[Data extracted from a collection]
*** Block opens ***

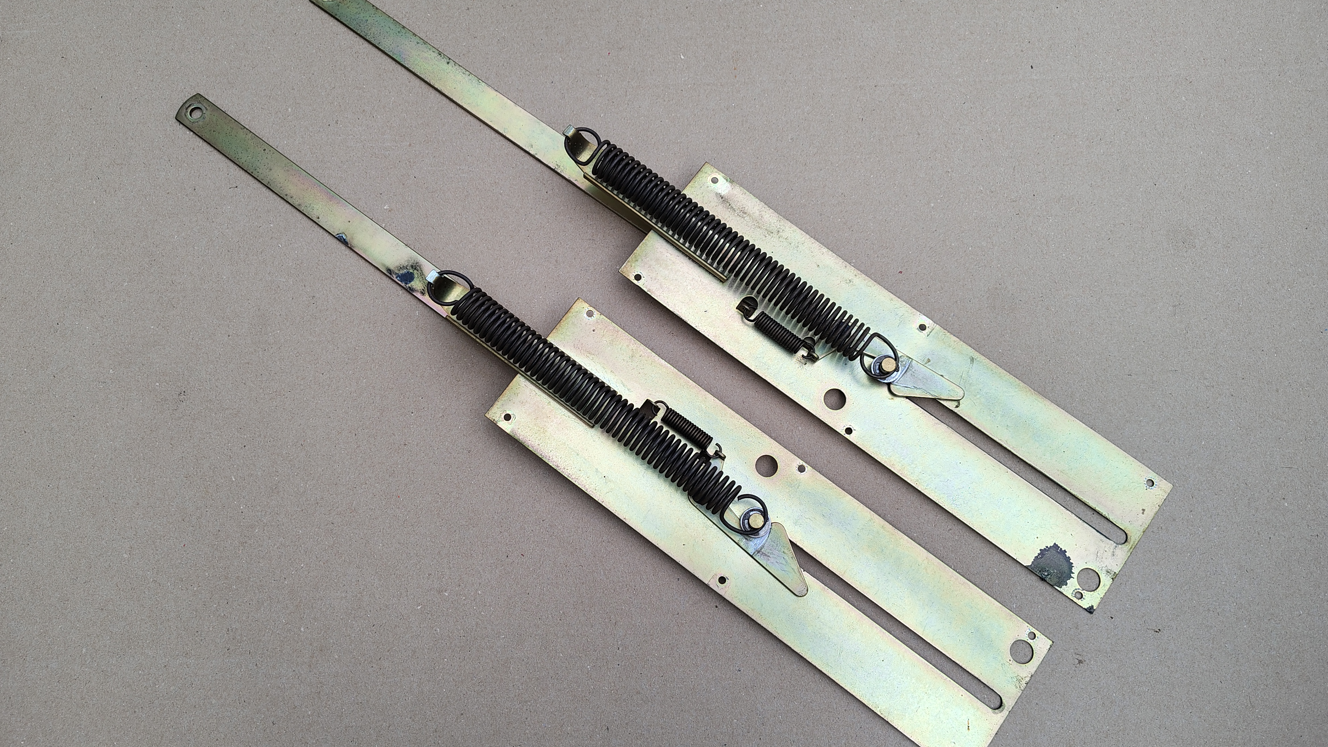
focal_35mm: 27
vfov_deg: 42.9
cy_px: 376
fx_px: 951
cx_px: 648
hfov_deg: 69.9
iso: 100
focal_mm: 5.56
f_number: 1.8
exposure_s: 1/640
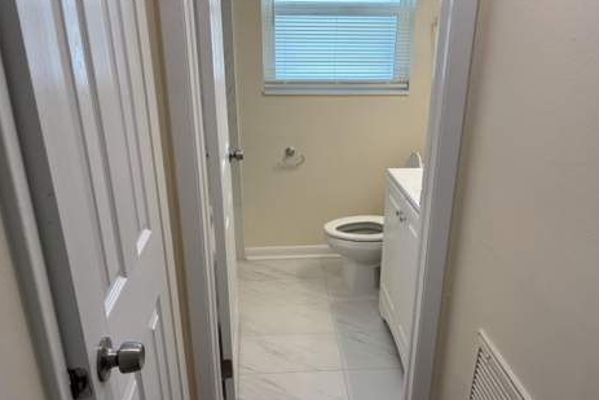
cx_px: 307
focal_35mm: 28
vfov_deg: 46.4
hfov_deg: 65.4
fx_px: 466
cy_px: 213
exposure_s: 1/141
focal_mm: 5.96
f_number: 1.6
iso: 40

*** Block closes ***

● **Your goal**: Could you copy the lines above exactly and skip the images?

● **Written solution**:
focal_35mm: 27
vfov_deg: 42.9
cy_px: 376
fx_px: 951
cx_px: 648
hfov_deg: 69.9
iso: 100
focal_mm: 5.56
f_number: 1.8
exposure_s: 1/640
cx_px: 307
focal_35mm: 28
vfov_deg: 46.4
hfov_deg: 65.4
fx_px: 466
cy_px: 213
exposure_s: 1/141
focal_mm: 5.96
f_number: 1.6
iso: 40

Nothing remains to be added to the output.